Familiar and different at same time

By: 
Avery Howe

I’m back in Greybull at my hometown newspaper this week, and it’s all familiar and different at the same time. 

I started out my journalism career here. Nathan hired me as a photo stringer when I was a sophomore at Greybull High School, and yearbook advisor Mrs. Lynn Forcella had me designing pages, writing and taking pictures. My roots are here. My great grandmother Esther Lindsey used to be a typesetter for the Standard. My mom proofreads the paper every week, so if there’s any typos in this, that’s her fault. My younger cousins, Catcher and Grainger Rusell, have both written and taken pictures for this paper. 

It’s been a while since I’ve been settled here, though. I attended college at Rochester Institute of Technology in New York for photojournalism, worked a gig as a digital media team member at Acadia National Park in Maine, did a stint at Northern Wyoming News in Worland, then moved up to northwest Montana to be a staff photojournalist in Hungry Horse News’s log cabin office. Most recently I was editor of the Bigfork Eagle, a weekly newspaper covering the east side of Flathead Lake. 

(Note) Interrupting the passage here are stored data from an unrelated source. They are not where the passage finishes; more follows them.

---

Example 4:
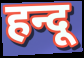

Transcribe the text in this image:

हन्दू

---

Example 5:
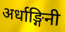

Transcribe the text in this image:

अर्धाङ्गिनीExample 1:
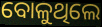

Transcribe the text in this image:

ବୋଳୁଥିଲେ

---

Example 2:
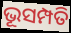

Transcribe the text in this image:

ଭୂସମ୍ପତି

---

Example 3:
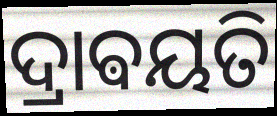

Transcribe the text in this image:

ଦ୍ରାଵୟତି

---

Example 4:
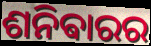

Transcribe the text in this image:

ଶନିଵାରର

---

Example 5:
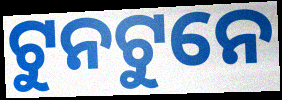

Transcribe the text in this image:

ଟୁନଟୁନେ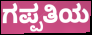
ಗಪ್ಪತಿಯ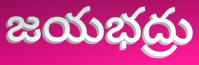
జయభద్రు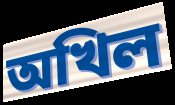
অখিল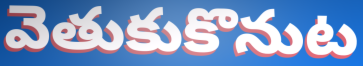
వెతుకుకొనుట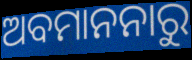
ଅବମାନନାରୁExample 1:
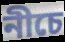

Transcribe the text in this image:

নীচে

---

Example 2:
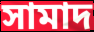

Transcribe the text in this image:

সামাদ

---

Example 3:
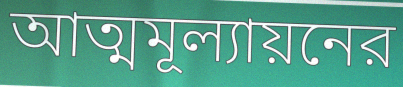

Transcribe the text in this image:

আত্মমূল্যায়নের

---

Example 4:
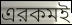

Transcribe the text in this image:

এরকমই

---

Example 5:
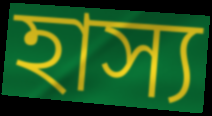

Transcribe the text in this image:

হাস্যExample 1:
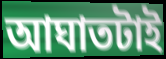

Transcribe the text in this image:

আঘাতটাই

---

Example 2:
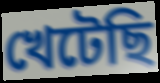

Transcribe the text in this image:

খেটেছি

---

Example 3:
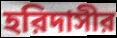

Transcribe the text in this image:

হরিদাসীর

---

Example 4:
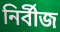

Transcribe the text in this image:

নির্বীজ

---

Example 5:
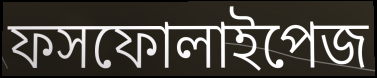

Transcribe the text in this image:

ফসফোলাইপেজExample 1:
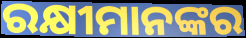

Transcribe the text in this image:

ରକ୍ଷୀମାନଙ୍କର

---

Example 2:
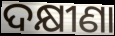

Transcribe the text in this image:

ଦକ୍ଷୀଣା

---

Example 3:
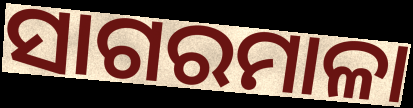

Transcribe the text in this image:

ସାଗରମାଳା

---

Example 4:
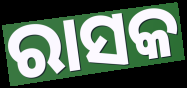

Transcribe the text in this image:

I’m excited to be home – I’ve missed all the familiar faces and places – but I’m also readjusting to the slowness here. I think my hometown and newspapers are facing some of the same issues, in a way. There’s a lot of pressure to catch up, get with the times, we need new infrastructure and more digital access and to be on the move constantly. 

The fact that Greybull has hung on to its small-town nature, with new businesses popping up and longtime employees being honored just a couple of the articles featured in this week’s paper, is a good thing, to me. However, it still faces some of the problems I saw in the previous places I’ve worked, albeit on a smaller scale: housing availability, aging infrastructure and affordability to name a few. 

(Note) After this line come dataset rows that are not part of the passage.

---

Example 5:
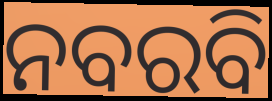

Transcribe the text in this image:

ନବରବି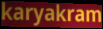
karyakram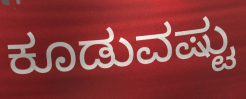
ಕೂಡುವಷ್ಟು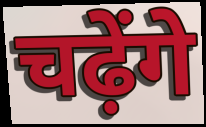
चढ़ेंगे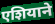
एशियाने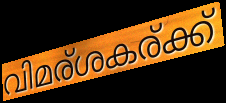
വിമര്ശകര്ക്ക്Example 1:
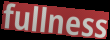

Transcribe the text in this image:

fullness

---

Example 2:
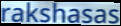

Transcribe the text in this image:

rakshasas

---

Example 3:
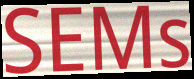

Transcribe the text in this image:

SEMs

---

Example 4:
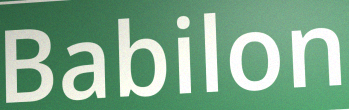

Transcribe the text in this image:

Babilon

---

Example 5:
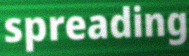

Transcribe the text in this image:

spreading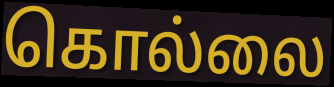
கொல்லை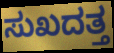
ಸುಖದತ್ತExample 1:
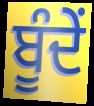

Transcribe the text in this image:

ਬੂੰਦੇਂ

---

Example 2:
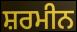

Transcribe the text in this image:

ਸ਼ਰਮੀਨ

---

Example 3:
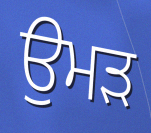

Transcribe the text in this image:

ਉਮੜ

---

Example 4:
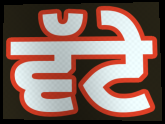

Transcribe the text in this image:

ਵੱਟੇ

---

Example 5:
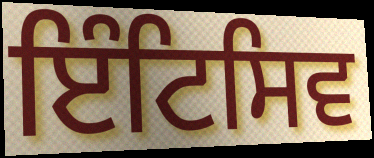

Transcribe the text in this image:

ਇੰਟਿਸਿਵ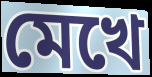
মেখেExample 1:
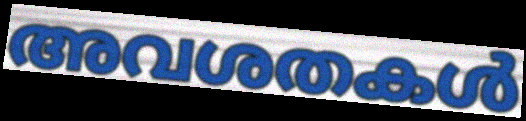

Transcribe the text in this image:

അവശതകൾ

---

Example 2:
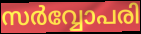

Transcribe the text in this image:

സർവ്വോപരി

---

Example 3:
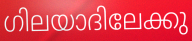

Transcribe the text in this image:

ഗിലയാദിലേക്കു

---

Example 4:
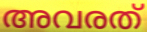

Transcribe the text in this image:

അവരത്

I hope this newspaper, in its 119th year, can still be a relevant place for community discussion and important local information that will guide how we handle these obstacles. I encourage everyone to be active here – write a letter to the editor, let us know what’s happening on your block. I would love to see some familiar faces featured on our pages!

Thanks for supporting the Standard, and please keep me in the loop as I get used to being back in G-Town. 

(Avery Howe is the Standard’s new staff reporter, but will also be contributing to the Basin Republican-Rustler as well as the Lovell Chronicle, our sister publications.)